In California, Levin has tried to sell a more nuanced defense of gas prices by talking about the three P’s.
But his message is being challenged not just by the handful of Republicans running to oppose him but also by many of his constituents. His district—which runs along the coastline from southern Orange County to San Diego County—was long a Republican stronghold until Levin flipped the seat in 2018, in a midterm election fueled by anger at President Donald Trump and Republicans.
Many of those Republicans now point out that with Biden in office, gas prices are higher than when Trump was president.
“Gas was cheaper when he was president,” Joshua Jessler, a 23 year-old apprentice plumber, said as he put on a wet suit to go surfing.
“It’s Biden’s fault, all the way,” said Bobby Ott, 39, an Army veteran working to get a contractor license who had an anti-Biden bumper sticker on his Jeep. “First thing he and his cronies did was to kill the Keystone pipeline. Now they want to blame Putin for the gas prices. Do they think we’re jerks?”
And House Republicans debuted a new slogan earlier this month they hope candidates will deploy on the campaign trail, asking constitute whether they can “afford” more years of Democratic leadership. These attacks frustrate many Democrats, who often struggle to find an equally punchy response.

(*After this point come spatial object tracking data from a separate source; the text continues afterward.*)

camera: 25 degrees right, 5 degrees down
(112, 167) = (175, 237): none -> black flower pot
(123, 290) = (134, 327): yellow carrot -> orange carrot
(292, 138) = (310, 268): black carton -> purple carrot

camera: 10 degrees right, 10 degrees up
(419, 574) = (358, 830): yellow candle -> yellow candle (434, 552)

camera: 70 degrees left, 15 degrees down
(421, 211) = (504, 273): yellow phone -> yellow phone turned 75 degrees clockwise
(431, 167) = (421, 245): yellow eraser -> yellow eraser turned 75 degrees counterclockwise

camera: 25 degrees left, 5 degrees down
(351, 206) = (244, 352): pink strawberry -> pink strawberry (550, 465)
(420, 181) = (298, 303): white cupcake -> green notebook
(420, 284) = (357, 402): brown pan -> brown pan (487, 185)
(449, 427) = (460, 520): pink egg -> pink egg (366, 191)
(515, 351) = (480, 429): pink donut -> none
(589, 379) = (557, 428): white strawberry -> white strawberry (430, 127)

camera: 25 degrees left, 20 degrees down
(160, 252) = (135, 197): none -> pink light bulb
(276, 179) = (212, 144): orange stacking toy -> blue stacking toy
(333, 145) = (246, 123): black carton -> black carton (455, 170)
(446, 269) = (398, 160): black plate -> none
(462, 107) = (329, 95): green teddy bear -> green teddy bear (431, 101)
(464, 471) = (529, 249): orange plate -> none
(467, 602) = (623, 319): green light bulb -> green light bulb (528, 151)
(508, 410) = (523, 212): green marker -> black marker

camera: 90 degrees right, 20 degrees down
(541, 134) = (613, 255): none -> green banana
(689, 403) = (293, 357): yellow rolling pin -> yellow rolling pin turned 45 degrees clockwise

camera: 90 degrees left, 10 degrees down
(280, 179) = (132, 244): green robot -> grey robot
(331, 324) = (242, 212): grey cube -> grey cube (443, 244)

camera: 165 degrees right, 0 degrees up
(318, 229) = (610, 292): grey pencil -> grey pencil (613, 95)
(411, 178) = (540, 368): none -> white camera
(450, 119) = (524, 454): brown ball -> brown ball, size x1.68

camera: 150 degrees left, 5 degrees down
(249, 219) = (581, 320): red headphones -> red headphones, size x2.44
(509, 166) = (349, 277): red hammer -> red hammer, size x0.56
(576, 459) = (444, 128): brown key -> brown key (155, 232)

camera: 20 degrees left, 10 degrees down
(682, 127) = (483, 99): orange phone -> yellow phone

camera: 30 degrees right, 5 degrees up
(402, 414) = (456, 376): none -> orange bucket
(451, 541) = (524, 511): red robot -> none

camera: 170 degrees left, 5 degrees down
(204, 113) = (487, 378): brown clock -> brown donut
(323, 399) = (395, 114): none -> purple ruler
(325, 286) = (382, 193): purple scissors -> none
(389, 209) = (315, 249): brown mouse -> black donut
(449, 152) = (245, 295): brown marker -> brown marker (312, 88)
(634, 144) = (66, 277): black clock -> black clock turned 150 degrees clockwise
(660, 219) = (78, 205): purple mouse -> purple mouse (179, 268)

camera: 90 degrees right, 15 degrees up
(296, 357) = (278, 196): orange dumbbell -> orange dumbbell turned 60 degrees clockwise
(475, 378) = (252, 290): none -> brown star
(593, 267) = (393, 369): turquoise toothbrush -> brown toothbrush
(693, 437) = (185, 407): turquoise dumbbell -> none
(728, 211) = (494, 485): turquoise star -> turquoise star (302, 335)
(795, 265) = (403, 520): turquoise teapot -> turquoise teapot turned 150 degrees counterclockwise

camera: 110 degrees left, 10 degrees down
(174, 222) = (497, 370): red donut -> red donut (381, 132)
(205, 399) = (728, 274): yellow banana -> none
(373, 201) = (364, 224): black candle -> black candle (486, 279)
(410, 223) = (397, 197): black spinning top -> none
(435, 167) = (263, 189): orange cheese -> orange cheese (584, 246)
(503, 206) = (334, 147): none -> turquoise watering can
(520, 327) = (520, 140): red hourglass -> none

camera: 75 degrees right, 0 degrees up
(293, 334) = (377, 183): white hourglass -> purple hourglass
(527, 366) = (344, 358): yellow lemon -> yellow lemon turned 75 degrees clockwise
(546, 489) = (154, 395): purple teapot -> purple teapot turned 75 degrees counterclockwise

“It’s awful. I hear a lot of people blaming our president and our governor. People are angry,” said Heather Henry, 35, a real estate agent and fitness club employee who considers herself politically independent. “Politicians are taking sides. One side says lower the gas tax. The other side wants green changes. Nobody wants to work with each other, and voters are caught between.”
Muddling the Democrats’ messaging even further is a renewed cry by Republicans to drill more on public lands as they push Biden to reinstate the Keystone XL pipeline from Canada. Some Democrats agree more drilling could offer a temporary solution, but that argument faces head winds from liberals who believe the Ukraine war and the US ban on Russian oil should hasten a long-overdue transition to renewable energy.
During Tuesday’s weekly House Democratic Caucus meeting, liberals cautiously warned more-moderate colleagues to not go “full-bore ‘Drill, baby, drill,’” asking them to consider pairing such a strategy with long-term solutions relying on renewable energies, according to three people in the room who spoke on the condition of anonymity to discuss private conversations.
“What is interesting now is there is a very real — in our framing democracy, in other people’s framing, national security — argument for the transition, which I don’t think we ever would have been able to make so clearly,” Rep. Pramila Jayapal (D-Wash.), who chairs the Congressional Progressive Caucus, said Monday.
Julia Bodey, 35, who drives a Tesla in Levin’s district, echoed the argument for pivoting to producing domestic energy alternatives.
“Maybe this gas issue will convince people we need to get away from oil,” she said. “It’s such a complicated issue. There is a lot of tension in the community — some people blaming Biden, which I think is unfair. He’s doing a good job, not an A-plus but better than the last guy.”
If Democratic voters stay put, it might be not out of any devotion to Levin but because his two main rivals appear significantly to the right on most issues.
Levin last month sent a questionnaire to constituents asking them to describe the issues of most importance to them. On Saturday he followed up with a tweet assuring the public that he, too, is “feeling pain from high gas prices” and is “committed to focusing on solutions that develop real results.” He linked to his op-ed on a local news website in which he blamed high prices on the three P’s.
Pressed on whether the constituents he speaks with are receptive to his message, Levin said he’s “going to keep telling the truth.”
“Ultimately, I hope that people understand what’s causing the price increase,” he said on Capitol Hill.
Perry reported from Encinitas, Calif. Emily Guskin in Washington contributed to this report.